Exercises -
#1 In the deadlock core dump post, what state is thread 0xffffffffa69be740 in?
#2 Put this sentence from the deadlock core dump post into Spanish: "0xffffffffa69be740 is in state <TS_SLEEP>, let's see what it is waiting for:"
#3 Reproduce everything in the deadlock core dump post from "fffffe8000a2e720 agg" down to "fffffe8000a2e7e4)".

星期三 四月 12, 2006

[Follow up] Looking into a core dump of deadlock

[follow up last post]
We will see how the above deadlock illustrated in core dump generated after deadlock happens.
<SUT> mdb 0

/* let's find the hang dladm */
> ::ps ! grep dladm
R  12476  12268  12268    725      0 0x42004000 fffffe87705e23d0 dladm

/* see what are its threads */
> fffffe87705e23d0::ps -t
S    PID   PPID   PGID    SID    UID      FLAGS             ADDR NAME
R  12476  12268  12268    725      0 0x42004000 fffffe87705e23d0 dladm
        T  0xffffffffa69be740 <TS_SLEEP>

0xffffffffa69be740 is in state <TS_SLEEP>, let's see what it is waiting for:

> 0xffffffffa69be740::findstack -v
stack pointer for thread ffffffffa69be740: fffffe8000a2e570
[ fffffe8000a2e570 _resume_from_idle+0xf8() ]
  fffffe8000a2e5b0 swtch+0x185()
  fffffe8000a2e650 turnstile_block+0x80d(0, 0, ffffffff93785580,
  fffffffffbc039d8, 0, 0)
  fffffe8000a2e6b0 rw_enter_sleep+0x186(ffffffff93785580, 0)
  fffffe8000a2e6f0 mac_rx_remove+0x32(ffffffff93785310, fffffe86d2d1e368)
  fffffe8000a2e720 aggr_port_delete+0x3d(ffffffff8614ccb0)
  fffffe8000a2e780 aggr_grp_rem_port+0x1e4(ffffffff85798720, ffffffff8614ccb0,
  fffffe8000a2e7e4)
  fffffe8000a2e800 aggr_grp_rem_ports+0x182(1, 1, ffffffff9d1faeb8)
  fffffe8000a2e840 aggr_ioc_remove+0xc5(ffffffffa27164c0, 100000)
  fffffe8000a2e890 aggr_ioctl+0x9b(fffffe8692c06108, ffffffffa27164c0)
  fffffe8000a2e8b0 aggr_wput+0x2e(fffffe8692c06108, ffffffffa27164c0)
  fffffe8000a2e920 putnext+0x246(fffffe80caeb3658, ffffffffa27164c0)
  fffffe8000a2e9f0 strdoioctl+0x3bb(fffffe8692bfee68, fffffe8000a2ea68, 100003,
  1, ffffffff9ec93f40, fffffe8000a2ee9c)
  fffffe8000a2ed20 strioctl+0x3a73(ffffffff94512e80, 5308, 8037490, 100003, 1,
  ffffffff9ec93f40, fffffe8000a2ee9c)
  fffffe8000a2ed70 spec_ioctl+0x83(ffffffff94512e80, 5308, 8037490, 100003,
  ffffffff9ec93f40, fffffe8000a2ee9c)
  fffffe8000a2edc0 fop_ioctl+0x36(ffffffff94512e80, 5308, 8037490, 100003,
  ffffffff9ec93f40, fffffe8000a2ee9c)

Listed entries -
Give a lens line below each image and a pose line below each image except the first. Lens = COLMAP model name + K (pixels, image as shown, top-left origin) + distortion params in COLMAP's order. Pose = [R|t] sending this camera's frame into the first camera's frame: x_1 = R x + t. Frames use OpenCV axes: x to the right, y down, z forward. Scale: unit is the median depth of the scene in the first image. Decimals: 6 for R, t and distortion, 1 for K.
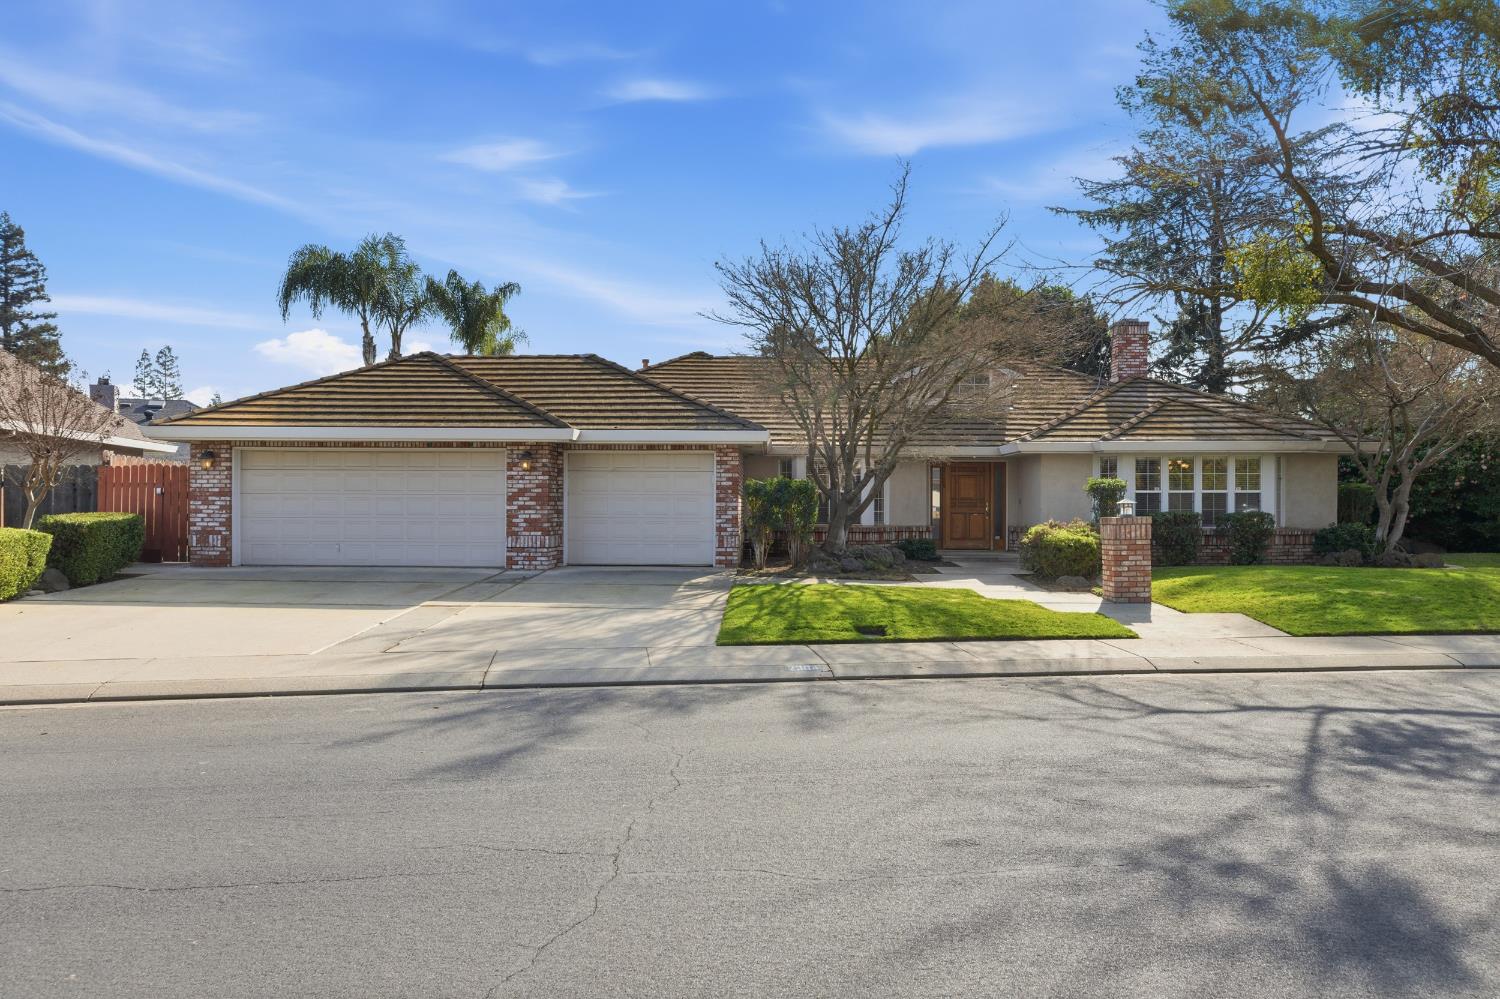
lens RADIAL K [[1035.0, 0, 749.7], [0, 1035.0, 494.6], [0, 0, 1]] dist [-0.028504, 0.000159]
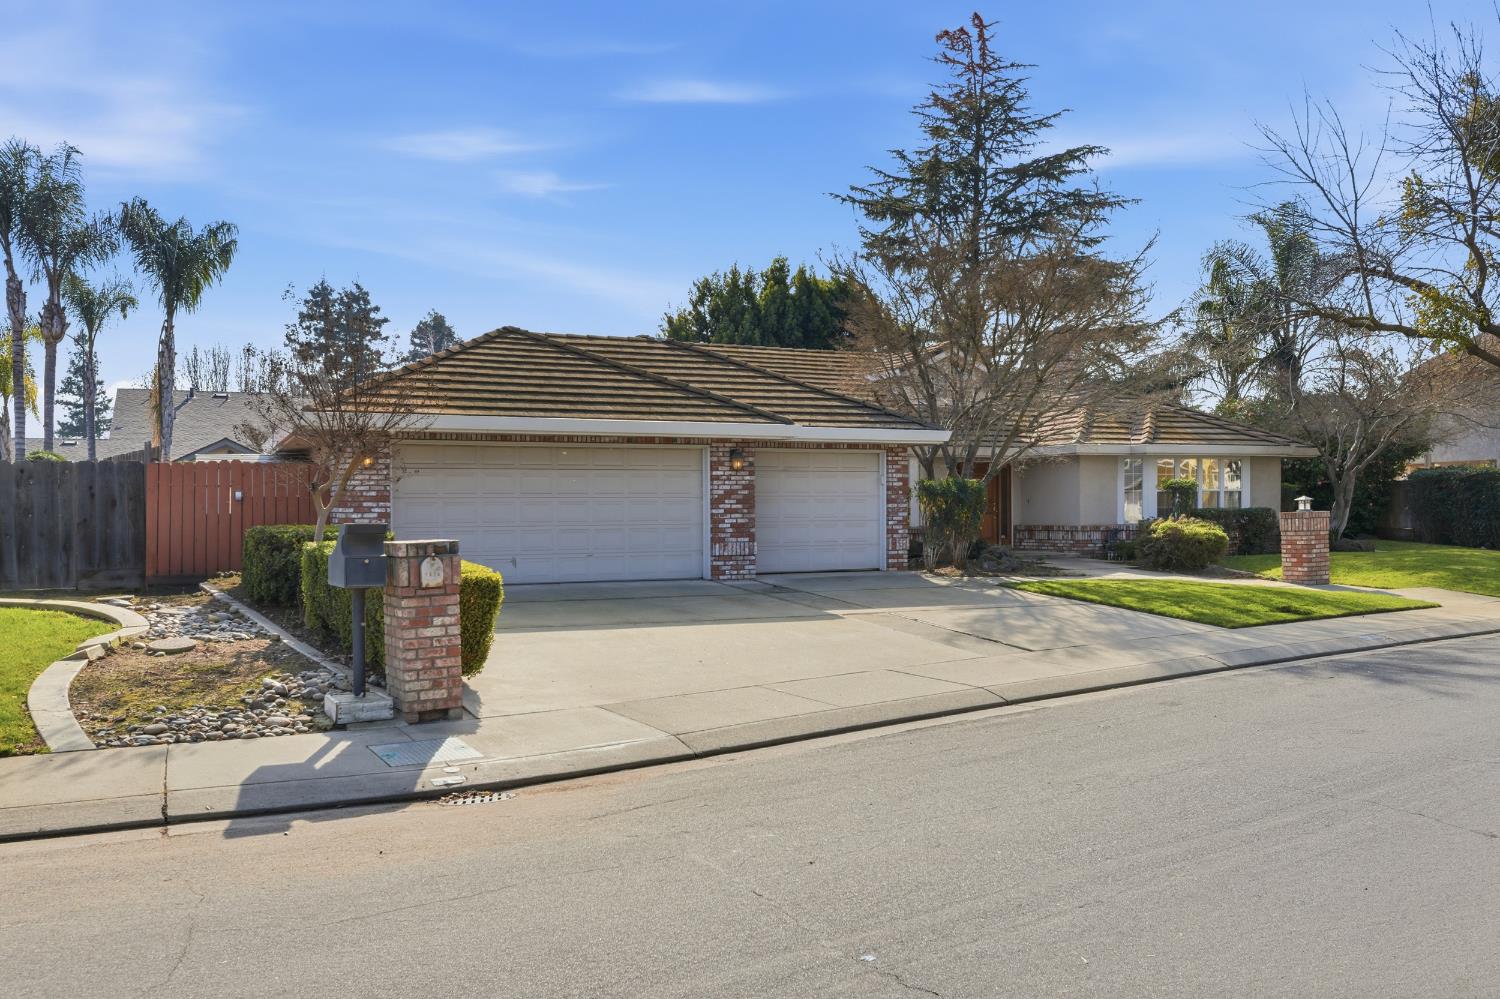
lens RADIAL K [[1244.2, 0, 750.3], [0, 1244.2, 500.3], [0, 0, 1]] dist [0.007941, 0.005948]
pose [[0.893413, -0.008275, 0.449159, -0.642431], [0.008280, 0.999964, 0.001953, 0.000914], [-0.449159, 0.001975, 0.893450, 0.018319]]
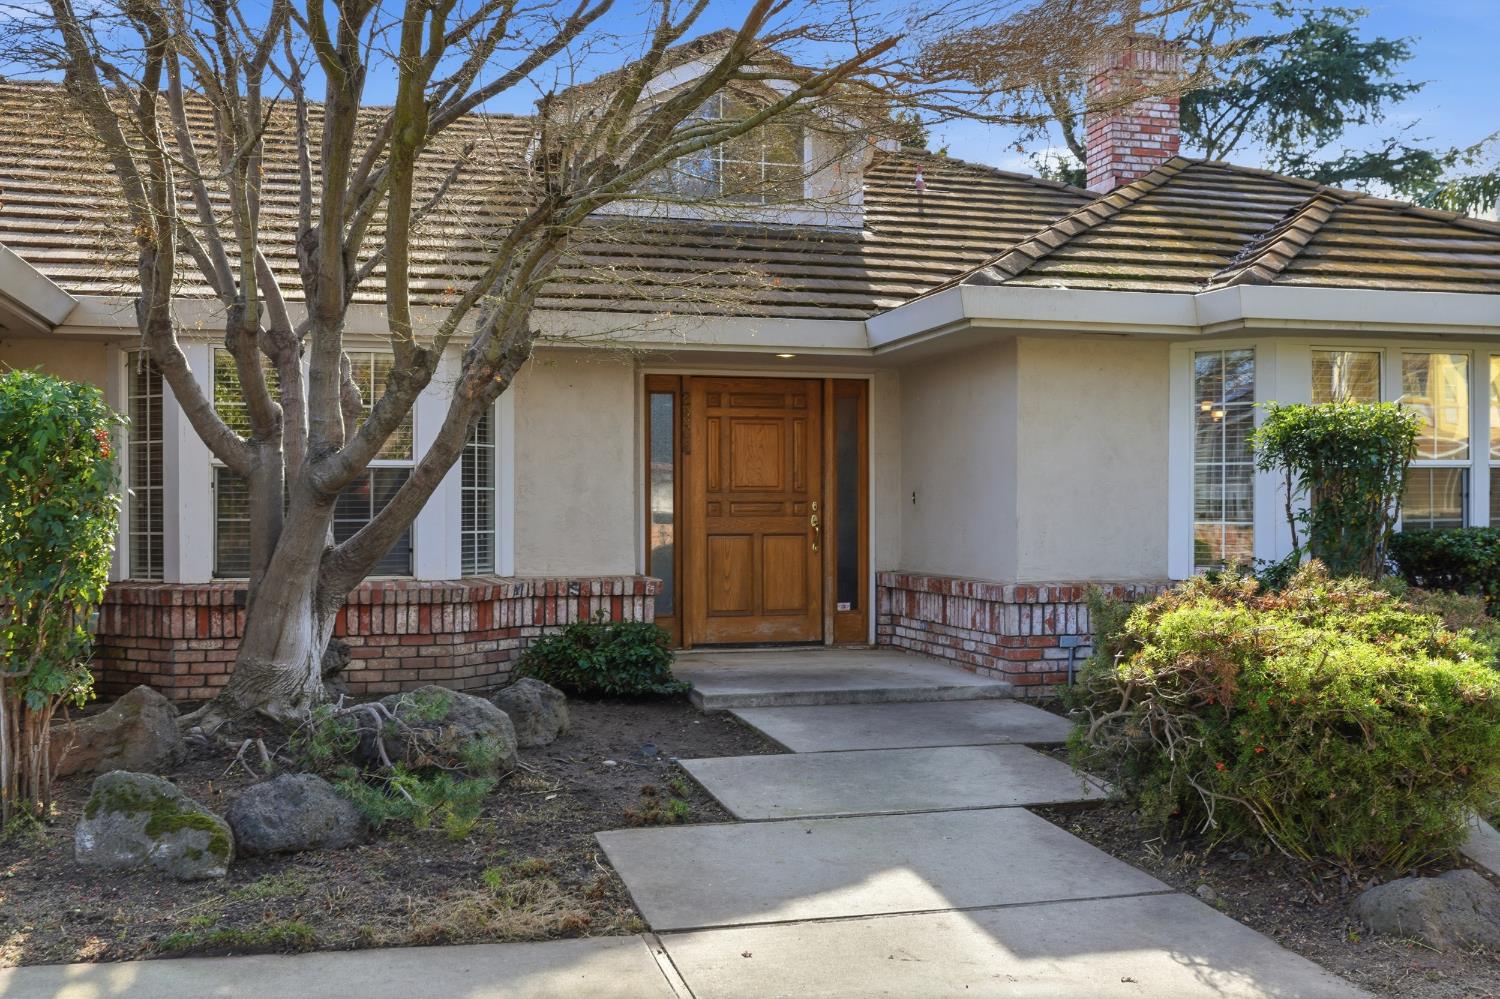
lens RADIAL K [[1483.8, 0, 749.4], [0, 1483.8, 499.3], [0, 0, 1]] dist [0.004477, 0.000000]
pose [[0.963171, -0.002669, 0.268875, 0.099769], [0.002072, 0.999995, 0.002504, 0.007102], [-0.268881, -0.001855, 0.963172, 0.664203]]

Task solutions -
#1 It is in state <TS_SLEEP>.

#2 0xffffffffa69be740 está en el estado <TS_SLEEP>; veamos qué está esperando:

#3
fffffe8000a2e720 aggr_port_delete+0x3d(ffffffff8614ccb0)
  fffffe8000a2e780 aggr_grp_rem_port+0x1e4(ffffffff85798720, ffffffff8614ccb0,
  fffffe8000a2e7e4)